> **Document passage**

The latest incarnation of Acu-Gen's website oozes disclaimers, yet still reads "The test is able to identify the presence of fetal genetic materials often as early as five weeks after conception" - the company president still unaware of the distinction between embryo and fetus. The disclaimers warn anyone who's ever had an abortion, miscarriage, transfusion, or IVF, or is less than 8 weeks pregnant, that results may be "inconclusive". And instead of admitting to mistakes, the company oft evokes the "vanishing twin" excuse - that the detected gender was indeed present as part of a twosome, but died. It happens.

The current status of Acu-Gen and Baby Gender Mentor is somewhat unclear. The company president told NPR that the test was going on hiatus for a year while data accumulate. PregnancyStore.com, a marketer of Baby Gender Mentor, offers testimonial after testimonial, along with decidedly unscientific language in broken English, and at the end simply states, "Sorry. We are temporarily out of stock of the Baby Gender Mentor". Meanwhile, a class action lawsuit has been filed against Acu-Gen.

A Sea Change?

> **Exercise requirements**
1) From the passage on Acu-Gen's gender test, copy everything from "The current status" down to "A Sea Change?".
2) According to the passage on Acu-Gen's gender test, what did the company president tell NPR?

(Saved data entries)
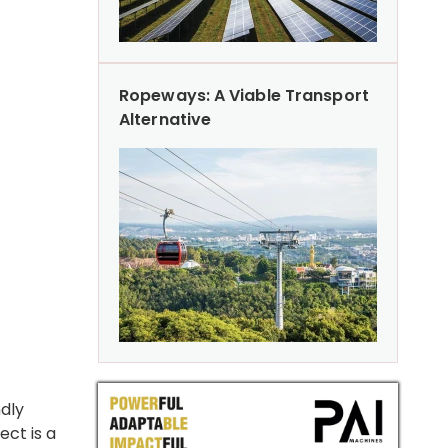
Ropeways: A Viable Transport
Alternative
ndly
ect is a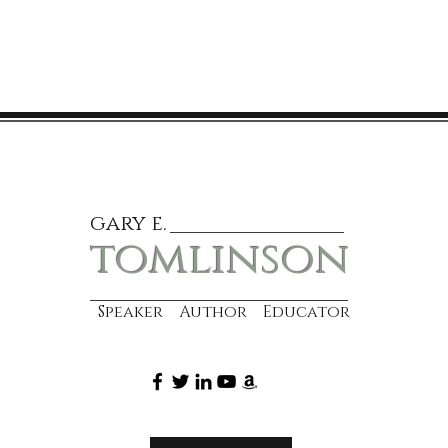
gary e.
tomlinson
Speaker Author Educator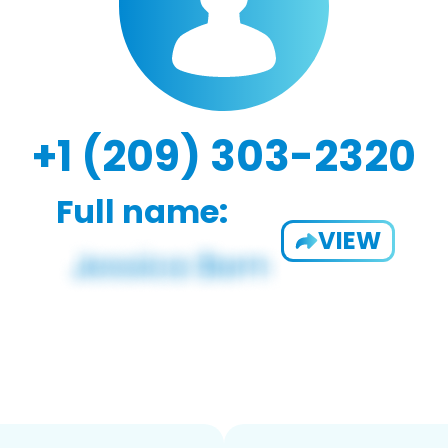
+1 (209) 303-2320
Full name:
VIEW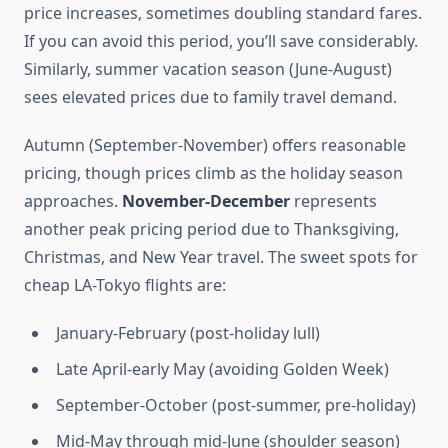
price increases, sometimes doubling standard fares.
If you can avoid this period, you’ll save considerably.
Similarly, summer vacation season (June-August)
sees elevated prices due to family travel demand.
Autumn (September-November) offers reasonable
pricing, though prices climb as the holiday season
approaches.
November-December
represents
another peak pricing period due to Thanksgiving,
Christmas, and New Year travel. The sweet spots for
cheap LA-Tokyo flights are:
January-February (post-holiday lull)
Late April-early May (avoiding Golden Week)
September-October (post-summer, pre-holiday)
Mid-May through mid-June (shoulder season)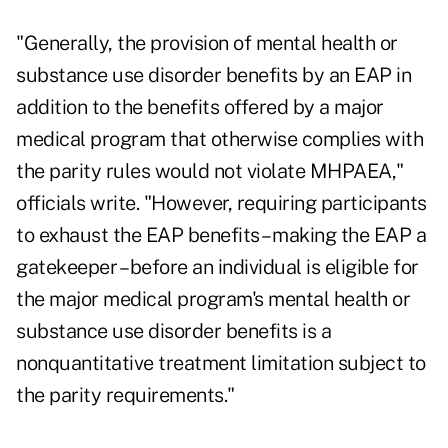
"Generally, the provision of mental health or
substance use disorder benefits by an EAP in
addition to the benefits offered by a major
medical program that otherwise complies with
the parity rules would not violate MHPAEA,"
officials write. "However, requiring participants
to exhaust the EAP benefits – making the EAP a
gatekeeper – before an individual is eligible for
the major medical program's mental health or
substance use disorder benefits is a
nonquantitative treatment limitation subject to
the parity requirements."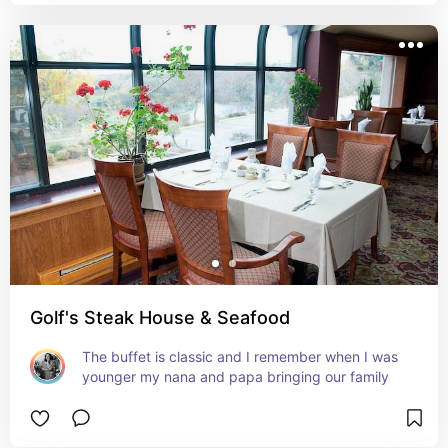
Golf's Steak House & Seafood
The buffet is classic and I remember when I was 
younger my nana and papa bringing our family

> **Task results**
1)
The current status of Acu-Gen and Baby Gender Mentor is somewhat unclear. The company president told NPR that the test was going on hiatus for a year while data accumulate. PregnancyStore.com, a marketer of Baby Gender Mentor, offers testimonial after testimonial, along with decidedly unscientific language in broken English, and at the end simply states, "Sorry. We are temporarily out of stock of the Baby Gender Mentor". Meanwhile, a class action lawsuit has been filed against Acu-Gen.

A Sea Change?

2) The president said the test was going on hiatus for a year while data accumulate.